Son zamanlarda küresel güçlerin güç gösterisi füze sistemlerinin reklamı üzerine devam etmektedir. ABD`nin NATO gölgesinde Baltık Denizine ve özelde Bulgaristan`a askeri sevkiyatına paralel olarak Rusya`nın etrafına füze savunma sistemleri yerleştirmesine Rusya`dan sınırsız menzilde nükleer başlık taşıyabilecek 200 ton ağırlığında dev füzesi tanıtıldı. Çin ise uzaya ‘uzun yürüyüş 7` füzesini fırlattı. 2017 Aralık ayında Çin ilk defa hipersonik planör füze denemesini başarılı bir şekilde sonuçlandırmasına karşılık ABD`de hipersonik silah geliştirdiğini duyurdu.

Çin, silahlanmaya daha çok teknolojik gelişmelerle cevap vermekte; teknolojik ticaretini güçlü ve etkili, askeri olarak ise disiplinli ve temkinli bir şekilde ilerlemeye çalışmaktadır. Yüzyılın projesi olma özelliğini taşıyan ‘Bir Kuşak Bir Yol` için Pekin`den Londra`ya, demiryolu güzergâhında önemli noktalara ve deniz yolu güzergâhından ise Hint Okyanusu, Umman Denizi, Kızıl Denizde önemli stratejik noktalara yerleşmeye çalışmaktadır.

Bakü-Tiflis-Kars demir yolunun hizmete başlaması ve Türkiye`nin demir yolunu Pekin`e kadar entegre etmeye istekli olmasına karşın Çin sessiz kalmamış; Türkiye`nin doğuya bakmasına karşılık Çin Türkiye`de uzun yıllar Avrupa`da yaptığı her şeyi satın alma politikasına başlamıştır.
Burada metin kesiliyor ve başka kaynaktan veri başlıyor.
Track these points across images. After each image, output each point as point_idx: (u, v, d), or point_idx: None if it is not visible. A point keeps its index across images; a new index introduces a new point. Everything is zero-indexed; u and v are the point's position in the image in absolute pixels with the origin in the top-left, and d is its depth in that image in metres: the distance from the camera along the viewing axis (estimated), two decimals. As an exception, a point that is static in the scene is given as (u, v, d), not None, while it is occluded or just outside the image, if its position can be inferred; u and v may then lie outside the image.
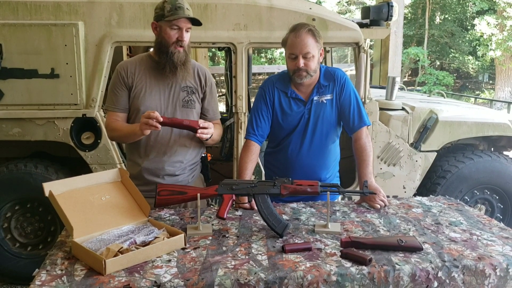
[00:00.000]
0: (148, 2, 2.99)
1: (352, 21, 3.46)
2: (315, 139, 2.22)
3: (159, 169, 2.15)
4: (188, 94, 2.15)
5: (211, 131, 2.07)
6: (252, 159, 2.20)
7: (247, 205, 2.05)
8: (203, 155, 2.33)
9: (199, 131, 2.01)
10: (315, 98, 2.19)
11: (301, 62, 2.07)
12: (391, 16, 3.48)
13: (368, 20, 3.58)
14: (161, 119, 1.93)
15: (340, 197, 2.45)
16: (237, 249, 1.62)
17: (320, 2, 14.07)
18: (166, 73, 2.08)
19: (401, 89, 5.07)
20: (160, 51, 2.08)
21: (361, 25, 3.52)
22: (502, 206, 3.67)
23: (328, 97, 2.20)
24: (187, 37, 2.06)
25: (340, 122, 2.28)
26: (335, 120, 2.24)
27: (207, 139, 2.08)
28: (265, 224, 1.77)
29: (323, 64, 2.35)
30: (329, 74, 2.22)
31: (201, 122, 2.03)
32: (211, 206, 2.99)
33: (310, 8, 3.18)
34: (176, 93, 2.14)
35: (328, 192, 1.84)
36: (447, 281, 1.50)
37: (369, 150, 2.21)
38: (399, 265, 1.50)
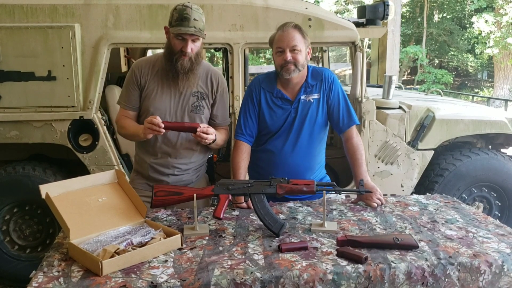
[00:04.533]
0: (144, 3, 3.00)
1: (348, 20, 3.47)
2: (301, 139, 2.21)
3: (165, 168, 2.19)
4: (198, 100, 2.16)
5: (211, 137, 2.05)
6: (243, 158, 2.21)
7: (244, 205, 2.05)
8: (209, 156, 2.35)
9: (198, 131, 2.00)
10: (302, 97, 2.19)
11: (289, 55, 2.08)
12: (387, 15, 3.48)
13: (364, 19, 3.58)
14: (163, 125, 1.95)
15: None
16: (234, 249, 1.63)
17: (318, 2, 14.07)
18: (168, 79, 2.10)
19: (399, 87, 5.08)
20: (166, 57, 2.09)
21: (357, 24, 3.52)
22: (500, 204, 3.67)
23: (316, 96, 2.20)
24: (194, 46, 2.04)
25: (327, 123, 2.27)
26: (322, 121, 2.23)
27: (206, 143, 2.08)
28: (262, 223, 1.78)
29: (318, 65, 2.35)
30: (316, 73, 2.22)
31: (202, 125, 2.04)
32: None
33: (306, 8, 3.19)
34: (186, 97, 2.15)
35: (324, 191, 1.85)
36: (443, 278, 1.51)
37: (361, 148, 2.22)
38: (395, 263, 1.51)
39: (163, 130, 1.97)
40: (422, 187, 3.56)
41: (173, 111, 2.14)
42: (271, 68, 2.35)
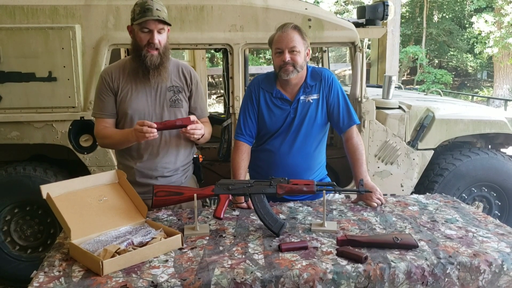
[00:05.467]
0: (144, 4, 3.00)
1: (348, 20, 3.47)
2: (298, 139, 2.21)
3: (152, 170, 2.15)
4: (175, 94, 2.14)
5: (199, 132, 2.03)
6: (243, 158, 2.21)
7: (244, 205, 2.06)
8: (194, 156, 2.33)
9: (189, 127, 1.98)
10: (302, 97, 2.19)
11: (287, 56, 2.08)
12: (387, 15, 3.49)
13: (364, 19, 3.59)
14: (156, 127, 1.92)
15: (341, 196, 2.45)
16: (234, 249, 1.63)
17: (317, 2, 14.07)
18: (140, 77, 2.08)
19: (399, 87, 5.08)
20: (134, 55, 2.07)
21: (357, 25, 3.53)
22: (499, 203, 3.68)
23: (315, 96, 2.20)
24: (160, 38, 2.03)
25: (327, 123, 2.27)
26: (321, 121, 2.23)
27: (195, 136, 2.04)
28: (262, 223, 1.78)
29: (318, 66, 2.34)
30: (316, 74, 2.23)
31: (193, 118, 2.01)
32: (207, 206, 3.00)
33: (306, 9, 3.20)
34: (162, 93, 2.13)
35: (324, 191, 1.85)
36: (442, 277, 1.51)
37: (361, 148, 2.22)
38: (395, 263, 1.52)
39: (157, 134, 1.95)
40: (422, 186, 3.56)
41: (151, 109, 2.12)
42: (271, 68, 2.36)
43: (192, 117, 2.02)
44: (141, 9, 1.98)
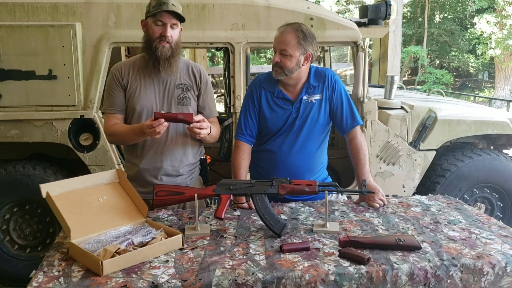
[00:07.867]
0: (145, 2, 2.95)
1: (350, 20, 3.46)
2: (300, 139, 2.19)
3: (157, 169, 2.13)
4: (183, 91, 2.13)
5: (204, 131, 1.98)
6: (244, 158, 2.20)
7: (245, 205, 2.04)
8: (202, 157, 2.31)
9: (193, 124, 1.94)
10: (304, 97, 2.17)
11: (277, 57, 2.07)
12: (389, 15, 3.48)
13: (366, 19, 3.57)
14: (163, 120, 1.88)
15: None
16: (235, 249, 1.61)
17: (318, 2, 14.06)
18: (150, 69, 2.07)
19: (400, 88, 5.07)
20: (146, 47, 2.07)
21: (359, 24, 3.51)
22: (501, 205, 3.66)
23: (318, 97, 2.18)
24: (173, 33, 2.04)
25: (329, 124, 2.25)
26: (324, 122, 2.21)
27: (201, 135, 2.00)
28: (263, 224, 1.77)
29: (320, 65, 2.32)
30: (319, 74, 2.20)
31: (199, 117, 1.97)
32: (210, 206, 2.98)
33: (308, 8, 3.18)
34: (171, 90, 2.12)
35: (326, 192, 1.84)
36: (445, 279, 1.50)
37: (365, 149, 2.20)
38: (397, 264, 1.50)
39: (167, 123, 1.90)
40: (424, 187, 3.55)
41: (159, 106, 2.11)
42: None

Son zamanlardaki Çin girişimlerini sıralayacak olursak; Ziraat Bankası 2017 Aralık ayında Çinli bankadan 600 milyon dolar kredi, Hong Kong China-Turkey Investment tarafından Time Power Projesi, Bank Of China ile ICBC Türkiye`de şube açmaya çalışması, Huawei`nin Türkcell ile teknolojik altyapı çalışmaları, ZTE Netaş ile ortak proje, son zamanlarda büyük futbol kulüplerle görüşmeler, Deniz yoluna entegre için 2015`te Kumport Limanının Cosco Pacific`e satılması, son olarak Bakü-Kars demiryolunun İstanbul`a oradan da Avrupa`ya bağlanma projesinde önemli bir konum ve geçişe sahip olacak Yavuz Sultan Selim Köprüsü`nden hisse alımının görüşüldüğü ortaya çıktı.

Bunu biraz açalım; Köprüde pay sahipleri Astaldi %20 ve IC İçtaş Yatırım Holding A.Ş.`in ise %80 ortak, İtalyan Şirket olan Astaldi Spa kendi payı olan %20 payı satmak düşüncesinde ve ortaklık prosedürüne göre IC İçtaş`ta ortağın sattığı kadar satmak zorunda ve  %40 satılmış olacak buna talip olacak şirketlerin arasında Çinli şirketler var.  Bunlarla bitmiyor…

Çin`in dev kuruluşları bankacılık, teknoloji, enerji ve madencilikte Türkiye`de büyük yatırımlar yapmaya çalışmaktadırlar. Bor mineralleri Çinlilerin ilgisini çekebilir mi?

Yazılım, bilgi teknolojileri, endüstriyel robotlar, güneş enerjisiyle çalışan cihazlar da üretimini de artırarak büyümeyi gerçekleştirmekte, Çin teknoloji alanında rakip tanımamaktadır.

Türkiye ise İpek Yoluna demir yollarıyla hazırlık yaparken teknolojik altyapıyla ilgili herhangi bir pazar oluşturamamaktadır. Çin`e yatırımları Çinli turistlerle sınırlı kalmaktadır. Dış dünyaya yavaş yavaş açılan Çinlileri sadece turist olarak görmek küresel büyümede Türkiye`yi Maldiv adaları yapmaktan öteye gidemeyecektir. Kapı komşumuz Yunanistan`ın Avrupa üretimine karşı turizm devleti olarak hizmet vermesi ve üretimde bağımlılığı ve ülkesini turizm ile sınırlandırması Avrupa`ya karşı el pençe divan durması olarak sonuçlandı.

Türkiye, Çin ekonomi politikasına iç dinamikleri gözeterek müdahale ile karşılık vermesi, bor madenlerindeki tutuculuğunu genişletmesi, İpek Yolunda söz sahibi ülkeler arasına koyacaktır.